Zielinski’s thinking is tending in a more interesting direction. One of the big projects at Lufthansa Cargo at present is planning its new Frankfurt cargo terminal, and part of that is deciding on how much physical screening will need to be done at the facility and where. Zielinski’s conclusion is that probably there will need to be a lot more than there is currently.
“One of my favourite statements is that air cargo security is coming closer to the airport,” he says. “By that, I mean that air cargo is more secure if it is screened close to the airport, rather than being checked 2,000 kilometres away and then trucked in. That is the question I will be looking at in the next 12 months.”

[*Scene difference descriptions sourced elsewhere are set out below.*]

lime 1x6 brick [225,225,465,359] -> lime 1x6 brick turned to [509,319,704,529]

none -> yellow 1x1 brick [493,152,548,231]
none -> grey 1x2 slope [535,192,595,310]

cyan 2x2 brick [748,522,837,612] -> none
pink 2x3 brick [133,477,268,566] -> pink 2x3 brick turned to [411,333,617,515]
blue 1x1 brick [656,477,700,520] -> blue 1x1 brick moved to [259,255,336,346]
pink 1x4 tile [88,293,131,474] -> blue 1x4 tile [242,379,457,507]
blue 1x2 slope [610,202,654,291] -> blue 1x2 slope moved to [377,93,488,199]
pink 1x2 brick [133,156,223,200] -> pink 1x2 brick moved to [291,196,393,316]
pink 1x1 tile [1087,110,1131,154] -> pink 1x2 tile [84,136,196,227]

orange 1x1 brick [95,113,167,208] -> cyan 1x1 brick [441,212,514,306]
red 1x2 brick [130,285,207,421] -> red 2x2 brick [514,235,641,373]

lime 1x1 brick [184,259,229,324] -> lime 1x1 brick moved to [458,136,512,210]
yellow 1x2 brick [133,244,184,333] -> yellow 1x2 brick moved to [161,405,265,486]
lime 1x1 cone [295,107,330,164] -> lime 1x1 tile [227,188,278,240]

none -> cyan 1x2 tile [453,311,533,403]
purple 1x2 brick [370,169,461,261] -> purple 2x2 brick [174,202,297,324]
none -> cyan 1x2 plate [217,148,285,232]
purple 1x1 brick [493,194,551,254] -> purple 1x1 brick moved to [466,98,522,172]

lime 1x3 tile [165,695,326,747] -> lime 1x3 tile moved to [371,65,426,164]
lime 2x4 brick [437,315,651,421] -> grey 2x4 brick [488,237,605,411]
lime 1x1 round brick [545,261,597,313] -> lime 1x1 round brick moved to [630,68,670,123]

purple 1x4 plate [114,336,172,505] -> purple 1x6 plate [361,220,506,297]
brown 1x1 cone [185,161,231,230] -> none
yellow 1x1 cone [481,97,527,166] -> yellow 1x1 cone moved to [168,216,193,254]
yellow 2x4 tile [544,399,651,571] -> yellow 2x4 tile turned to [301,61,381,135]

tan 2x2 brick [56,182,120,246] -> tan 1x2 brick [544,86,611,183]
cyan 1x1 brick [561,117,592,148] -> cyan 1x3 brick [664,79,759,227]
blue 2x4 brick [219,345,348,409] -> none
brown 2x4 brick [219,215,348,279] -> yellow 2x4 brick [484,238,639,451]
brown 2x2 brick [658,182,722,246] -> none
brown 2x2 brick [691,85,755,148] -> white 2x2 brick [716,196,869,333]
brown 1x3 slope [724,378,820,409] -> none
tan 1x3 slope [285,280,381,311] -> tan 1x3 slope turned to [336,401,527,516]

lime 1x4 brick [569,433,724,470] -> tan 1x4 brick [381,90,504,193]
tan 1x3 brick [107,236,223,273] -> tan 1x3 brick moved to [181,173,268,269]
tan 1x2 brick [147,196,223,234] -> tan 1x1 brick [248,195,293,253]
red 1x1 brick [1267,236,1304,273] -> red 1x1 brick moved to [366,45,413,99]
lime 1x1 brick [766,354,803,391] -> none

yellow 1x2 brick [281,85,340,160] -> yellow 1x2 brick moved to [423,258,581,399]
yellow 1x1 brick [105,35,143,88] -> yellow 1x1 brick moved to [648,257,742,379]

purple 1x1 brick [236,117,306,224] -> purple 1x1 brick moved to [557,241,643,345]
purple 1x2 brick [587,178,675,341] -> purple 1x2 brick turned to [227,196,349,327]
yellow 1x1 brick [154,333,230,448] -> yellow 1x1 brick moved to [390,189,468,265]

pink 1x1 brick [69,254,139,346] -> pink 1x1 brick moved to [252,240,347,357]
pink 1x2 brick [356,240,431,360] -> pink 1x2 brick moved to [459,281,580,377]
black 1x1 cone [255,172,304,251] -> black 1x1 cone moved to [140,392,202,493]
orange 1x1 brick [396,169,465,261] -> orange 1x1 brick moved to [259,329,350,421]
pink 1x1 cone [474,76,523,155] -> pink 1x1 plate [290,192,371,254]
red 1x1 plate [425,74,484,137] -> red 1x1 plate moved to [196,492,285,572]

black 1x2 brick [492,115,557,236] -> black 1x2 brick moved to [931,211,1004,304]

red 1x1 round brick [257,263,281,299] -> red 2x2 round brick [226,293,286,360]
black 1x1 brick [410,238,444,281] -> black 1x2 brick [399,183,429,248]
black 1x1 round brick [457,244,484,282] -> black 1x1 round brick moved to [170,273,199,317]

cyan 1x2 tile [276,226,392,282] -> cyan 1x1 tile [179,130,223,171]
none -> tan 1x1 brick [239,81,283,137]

If that sounds like a recipe for more x-ray machines, Zielinski is not disagreeing. Asked if this does not contradict all the howls of protests from the industry that originally greeted US proposals to screen 100 per cent of belly cargo, he replies that he never opposed this. “My only reply was what about freighter aircraft? I disagree with having different regimes for bellies and freighters.”
Zielinski also says that screening will eventually probably need to go more and more down to piece level, which suggests problems for forwarders who like to submit built-up pallets. “Yes, that could be the outcome,” he says, but he thinks that more radical thinking is needed from the air cargo industry.
“I am not tasked to sit in my office and have entities cover me with rules. I think it would be better if we could prepare something new and suggest it to the authorities. The question is not what was done in the past, but what would happen if there were a major cargo security incident tomorrow. And even if there is not, where do we want to be in five years time?”
The problem when trying to think out of the box in this way is that air cargo screening technology is not really adequate. “The x-ray specialists tell me that it [this method] has gone about as far as it can go – that it won’t get any better in the future,” says Zielinski.
Meanwhile, he dismisses decompression chambers as “obsolete – the Model T Ford of security, not state of the art”. Decompression tests had a point back in the 1970s when bombs were set off by barometric pressure, but are irrelevant in the days of computerised control, he points out. “And other than that, what do we have? Trace detection, sniffer dogs. But that is it.”
So, both Zielinski and Mandel yearn for a security technology that has not been developed yet, one which – as Mandel says – could fit within existing logistics processes, not require them to be re-invented. “If I have to take goods out of the logistics chain to be screened, it slows everything down and that is not what air cargo is needed for,” he says.
Such technology does not appear to be on the horizon, however. Given his influential position at one of the world’s top cargo airlines, Zielinski probably gets shown more experimental screening ideas than anyone else, but has not seen any breakthroughs so far. “Everything we are offered is always years away,” he says. “We are always told: ‘We have a beautiful device for you’ –but when we check it out it has no serious outcomes.”
And so it is back to the day-to-day of making sure Lufthansa Cargo complies with all the regulations, and the good news, for the German carrier at least, is that Mandel reckons it is already on schedule to meet the needs of ACC3.
“In the beginning we had some concerns about whether we would be able to find enough independent validators, but now a number of companies offer that service, and in fact we even have a choice,” he says. “So everything is on track and we are confident we should have our first stations validated by the end of May.”